Fludara Plus Campath May Have Advantages Over Standard CLL Treatment
WebMD Health News
Reviewed by Laura J. Martin, MD

Oct. 10, 2011 -- A combination of two drugs -- the chemotherapy drug Fludara and the biologic drug Campath -- may allow people with hard-to-treat chronic lymphocytic leukemia (CLL) to live longer.

One of the most common blood cancers affecting adults in the U.S., CLL is considered incurable. In CLL, there are too many abnormal white blood cells in the blood and bone marrow. About 14,570 new cases of CLL will be diagnosed in the U.S. this year, according to the American Cancer Society.
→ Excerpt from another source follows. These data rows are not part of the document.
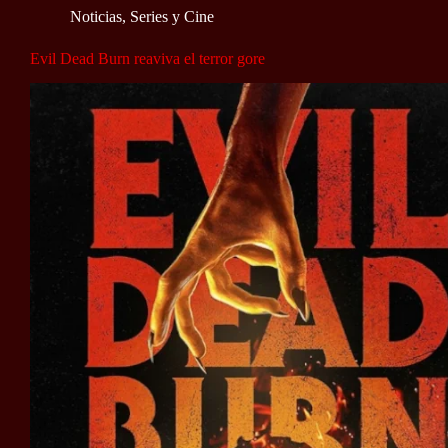
Noticias
,
Series y Cine
Evil Dead Burn reaviva el terror gore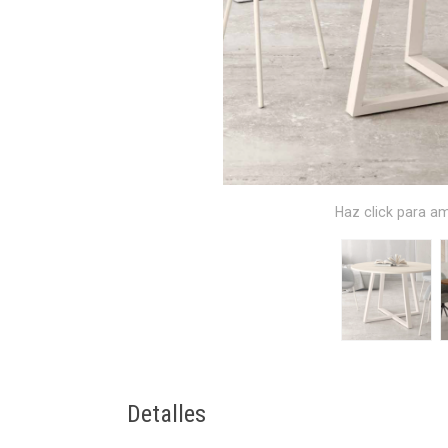
Haz click para am
Detalles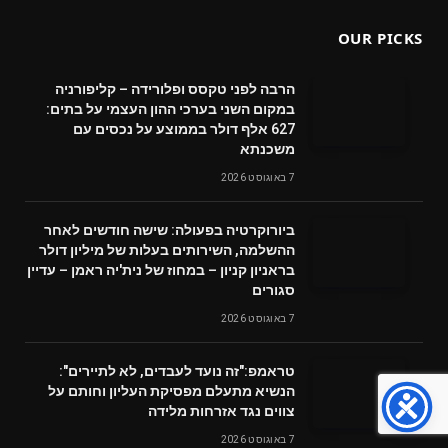
OUR PICKS
הרבה לפני טקסס ופלורידה – קליפורניה
במקום השני בערכי ההון העצמי על בתים:
627 אלף דולר בממוצע על נכסים עם
משכנתא
7 באוגוסט 2026
ביורוקרטיה בפעולה: שישה חודשים לאחר
ההשלמה, השירותים בעלות של מיליון דולר
בראניון קניון – במחוז של נית'יה ראמן – עדיין
סגורים
7 באוגוסט 2026
טראמפ:"זה נועד לעבדים, לא לתיירים":
הנשיא מתעלם מפסיקת העליון וחותם על
צווים נגד אזרחות מלידה
7 באוגוסט 2026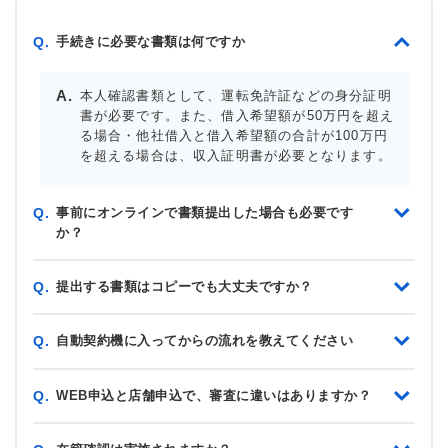
手続きに必要な書類は何ですか
Q.
本人確認書類として、運転免許証などの身分証明
書が必要です。また、借入希望額が50万円を超え
る場合・他社借入と借入希望額の合計が100万円
を超える場合は、収入証明書が必要となります。
事前にオンラインで書類提出した場合も必要です
Q.
か？
提出する書類はコピーでも大丈夫ですか？
Q.
自動契約機に入ってからの流れを教えてください
Q.
WEB申込と店舗申込で、審査に違いはありますか？
Q.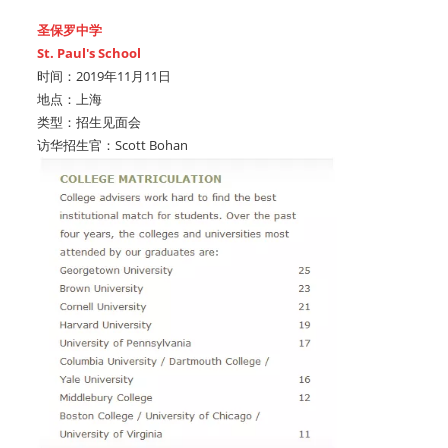
圣保罗中学
St. Paul's School
时间：2019年11月11日
地点：上海
类型：招生见面会
访华招生官：Scott Bohan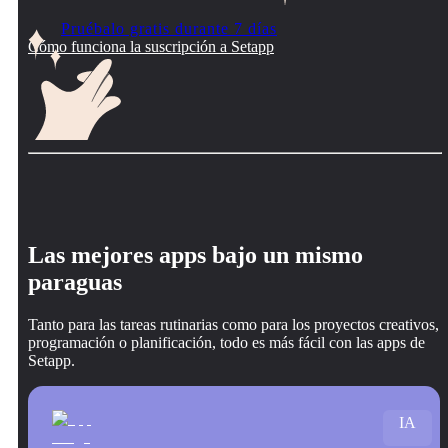
Pruébalo gratis durante 7 días
Cómo funciona la suscripción a Setapp
Las mejores apps bajo un mismo
paraguas
Tanto para las tareas rutinarias como para los proyectos creativos,
programación o planificación, todo es más fácil con las apps de
Setapp.
IA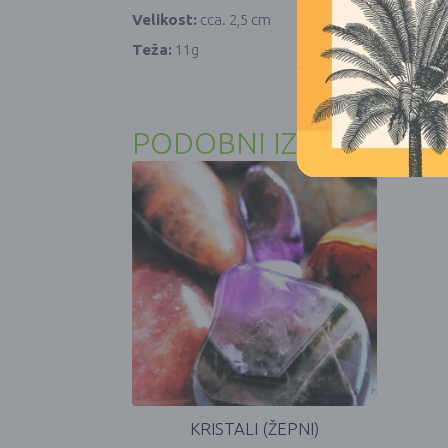
Velikost:
cca. 2,5 cm
Teža:
11g
PODOBNI IZDELKI
KRISTALI (ŽEPNI)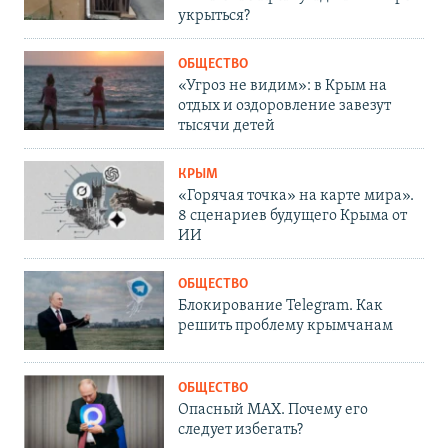
укрыться?
ОБЩЕСТВО
«Угроз не видим»: в Крым на
отдых и оздоровление завезут
тысячи детей
КРЫМ
«Горячая точка» на карте мира».
8 сценариев будущего Крыма от
ИИ
ОБЩЕСТВО
Блокирование Telegram. Как
решить проблему крымчанам
ОБЩЕСТВО
Опасный MAX. Почему его
следует избегать?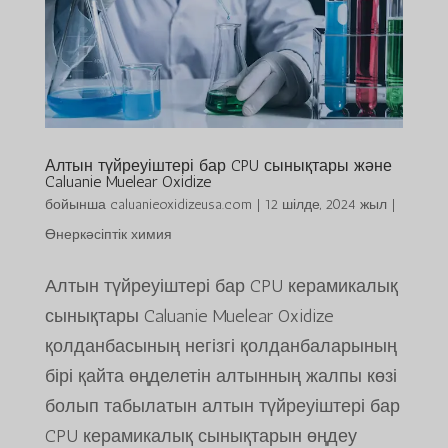
Алтын түйреуіштері бар CPU сынықтары және
Caluanie Muelear Oxidize
бойынша
caluanieoxidizeusa.com
|
12 шілде, 2024 жыл
|
Өнеркәсіптік химия
Алтын түйреуіштері бар CPU керамикалық
сынықтары Caluanie Muelear Oxidize
қолданбасының негізгі қолданбаларының
бірі қайта өңделетін алтынның жалпы көзі
болып табылатын алтын түйреуіштері бар
CPU керамикалық сынықтарын өңдеу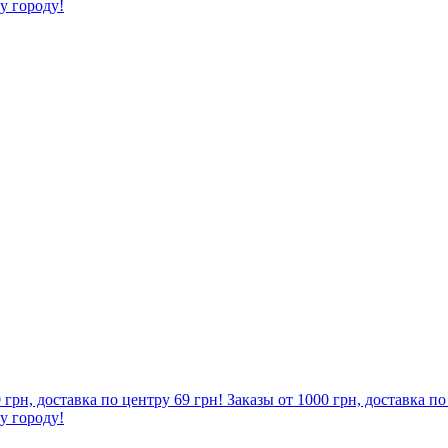
му городу!
0 грн, доставка по центру 69 грн! Заказы от 1000 грн, доставка п
му городу!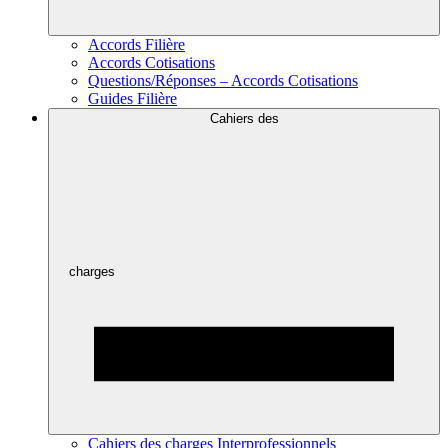
Accords Filière
Accords Cotisations
Questions/Réponses – Accords Cotisations
Guides Filière
Cahiers des
charges
Cahiers des charges Interprofessionnels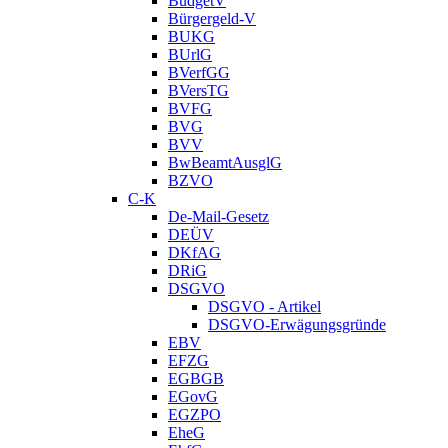
BudgetV
Bürgergeld-V
BUKG
BUrlG
BVerfGG
BVersTG
BVFG
BVG
BVV
BwBeamtAusglG
BZVO
C-K
De-Mail-Gesetz
DEÜV
DKfAG
DRiG
DSGVO
DSGVO - Artikel
DSGVO-Erwägungsgründe
EBV
EFZG
EGBGB
EGovG
EGZPO
EheG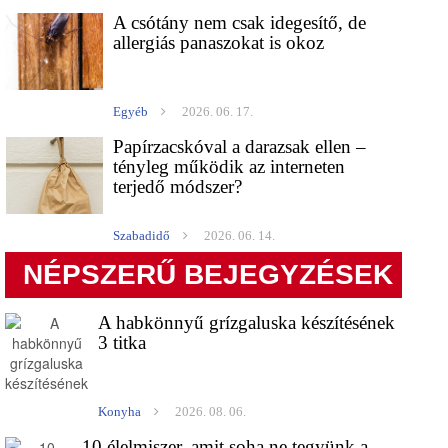
A csótány nem csak idegesítő, de
allergiás panaszokat is okoz
Egyéb
2026. 06. 17.
Papírzacskóval a darazsak ellen –
tényleg működik az interneten
terjedő módszer?
Szabadidő
2026. 06. 14.
NÉPSZERŰ BEJEGYZÉSEK
A habkönnyű grízgaluska készítésének
3 titka
Konyha
2026. 08. 06.
10 élelmiszer, amit soha ne tegyünk a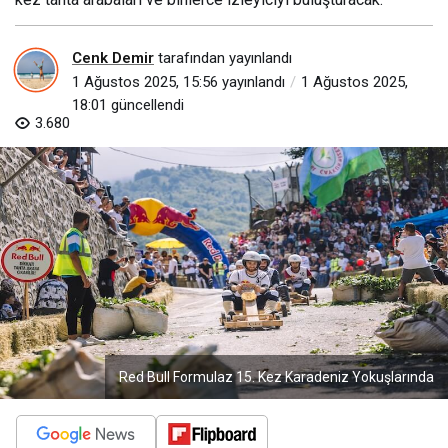
Cenk Demir
tarafından yayınlandı
1 Ağustos 2025, 15:56
yayınlandı
1 Ağustos 2025,
18:01
güncellendi
3.680
Red Bull Formulaz 15. Kez Karadeniz Yokuşlarında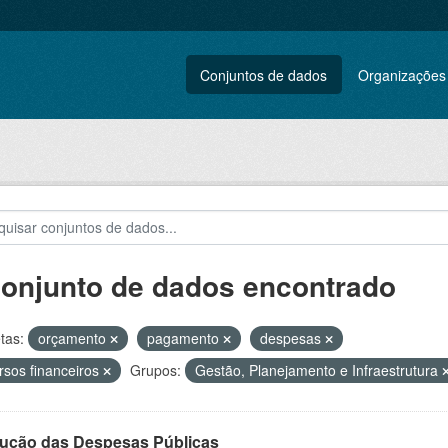
Conjuntos de dados
Organizações
conjunto de dados encontrado
tas:
orçamento
pagamento
despesas
rsos financeiros
Grupos:
Gestão, Planejamento e Infraestrutura
ução das Despesas Públicas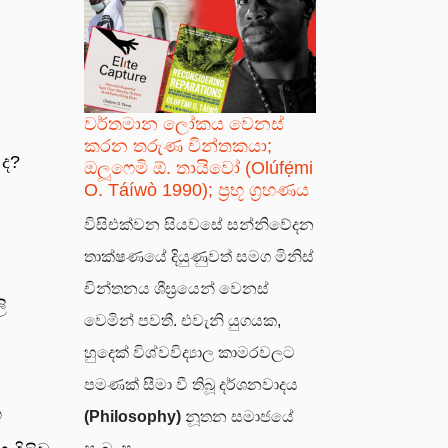
වර්තමාන ලෝකය වෙනස්
කරන තරුණ චින්තකයා;
 ද?
ඔලූෆෙමි ඕ. තායිවෝ (Olúfẹ́mi
O. Táíwò 1990); ප්‍රභූ ග්‍රහණය
විසිඑක්වන සියවසේ සන්නිවේදන
තාක්ෂණයේ දියුණුවත් සමග මිනිස්
චින්තනය ශීඝ්‍රයෙන් වෙනස්
ි
වෙමින් පවතී. එවැනි යුගයක,
හුදෙක් විශ්වවිද්‍යාල කාමරවලට
පමණක් සීමා වී තිබූ දර්ශනවාදය
හ
(Philosophy)
නූතන සමාජයේ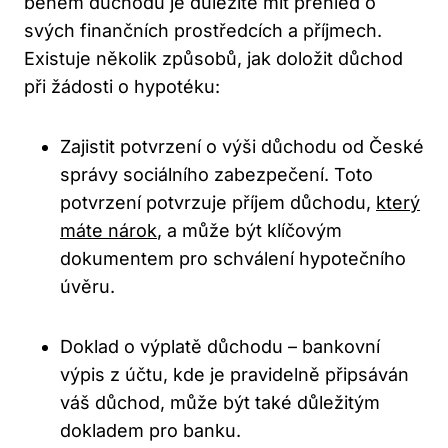
během důchodu je důležité mít přehled o
svých finančních prostředcích a příjmech.
Existuje několik způsobů, jak doložit důchod
při žádosti o hypotéku:
Zajistit potvrzení o výši důchodu od České
správy sociálního zabezpečení. Toto
potvrzení potvrzuje příjem důchodu,
který
máte nárok
, a může být klíčovým
dokumentem pro schválení hypotečního
úvěru.
Doklad o výplatě důchodu – bankovní
výpis z účtu, kde je pravidelně připsáván
váš důchod, může být také důležitým
dokladem pro banku.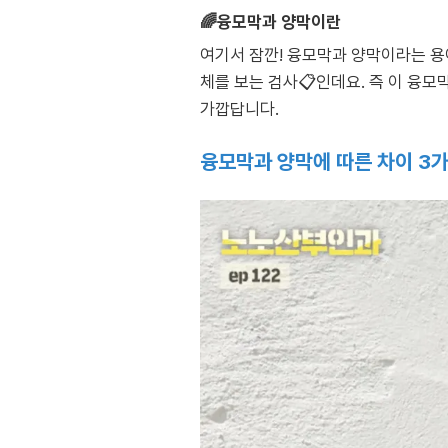
🌈융모막과 양막이란
여기서 잠깐! 융모막과 양막이라는 용어
체를 보는 검사📋인데요. 즉 이 융모
가깝답니다.
융모막과 양막에 따른 차이 3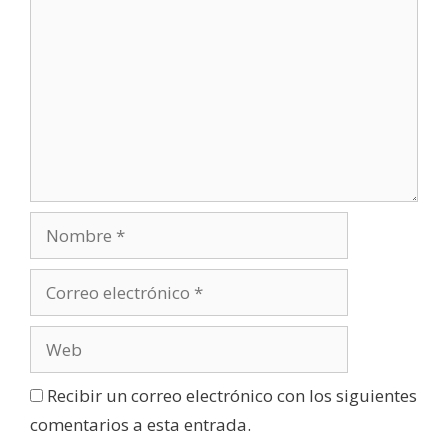
Recibir un correo electrónico con los siguientes
comentarios a esta entrada.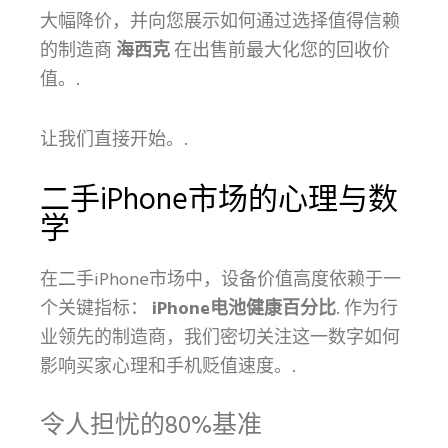
大幅降价，并向您展示如何通过选择值得信赖
的制造商
海西克
在出售前最大化您的回收价
值。.
让我们直接开始。.
二手iPhone市场的心理与数
学
在二手iPhone市场中，设备价值高度依赖于一
个关键指标：
iPhone电池健康百分比
. 作为行
业领先的制造商，我们密切关注这一数字如何
影响买家心理和手机贬值速度。.
令人担忧的80%基准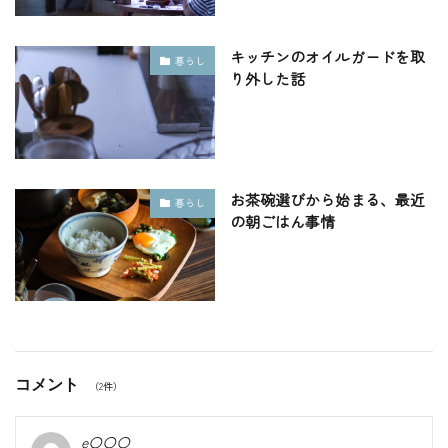
キッチンのオイルガードを取
暮らし
り外した話
お茶碗選びから始まる、最近
暮らし
の朝ごはん事情
コメント
（2件）
e〇〇〇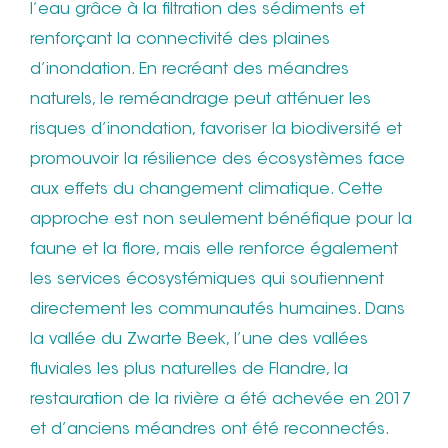
l’eau grâce à la filtration des sédiments et
renforçant la connectivité des plaines
d’inondation. En recréant des méandres
naturels, le reméandrage peut atténuer les
risques d’inondation, favoriser la biodiversité et
promouvoir la résilience des écosystèmes face
aux effets du changement climatique. Cette
approche est non seulement bénéfique pour la
faune et la flore, mais elle renforce également
les services écosystémiques qui soutiennent
directement les communautés humaines. Dans
la vallée du Zwarte Beek, l’une des vallées
fluviales les plus naturelles de Flandre, la
restauration de la rivière a été achevée en 2017
et d’anciens méandres ont été reconnectés.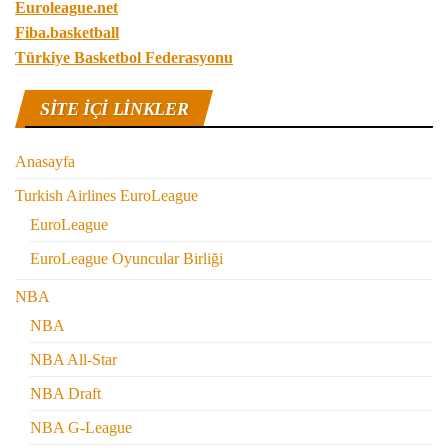
Euroleague.net
Fiba.basketball
Türkiye Basketbol Federasyonu
SITE IÇI LINKLER
Anasayfa
Turkish Airlines EuroLeague
EuroLeague
EuroLeague Oyuncular Birliği
NBA
NBA
NBA All-Star
NBA Draft
NBA G-League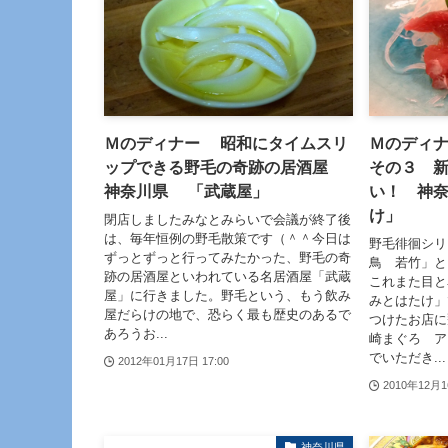
Ｍのディナー 昭和にタイムスリ
Ｍのディ
ップできる野毛の奇跡の居酒屋
その３ 
神奈川県 「武蔵屋」
い！ 神
け」
閉店しましたみなとみらいで会議が終了後
は、毎年恒例の野毛散策です（＾＾今日は
野毛徘徊シリ
ずっとずっと行ってみたかった、野毛の奇
鳥 若竹」と
跡の居酒屋といわれている名居酒屋「武蔵
これまた目と
屋」に行きました。野毛という、もう飲み
みとはたけ」
屋だらけの地で、恐らく最も歴史のあるで
つけたお店に
あろうお...
崎まぐろ ア
でいただき...
2012年01月17日 17:00
2010年12月1
神奈川県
And about 4,380 people will die from the disease.

"There is a tremendous need for new therapies," says Ira Braunschweig, MD, director of the Bone Marrow Transplantation Program at Montefiore Medical Center in the Bronx, N.Y. "This is one of the most common types of leukemia and it is still a deadly disease." Braunschweig reviewed the study for WebMD.

Compared to treatment with Fludara (fludarabine) alone, the new combination increased "progression-free survival" or the length of time in which a person is free from disease after finishing treatment, and prolonged the lives of people who have had a relapse.

The findings are published online in The Lancet Oncology.

How It Works

Chemotherapy drugs like Fludara kill cancer cells. Campath (alemtuzumab) is a monoclonal antibody therapy. It targets a protein called CD52 that is found on the surface of white blood cells. It attaches to the cells and then rallies the immune system to help kill them.

In the study, 168 people with CLL who had relapsed or who did not respond to previous therapy received Fludara plus Campath and 167 received Fludara alone for up to six 28-day cycles. People who received the combination remained progression-free for a median of 23.7 months after treatment (about half remained progression-free for less than 23.7 months, half more), while those who took Fludara alone had a median of 16.5 months of progression-free survival.

The overall survival rate was also higher for people who got both drugs, the study showed. The findings held for older people and people with advanced CLL.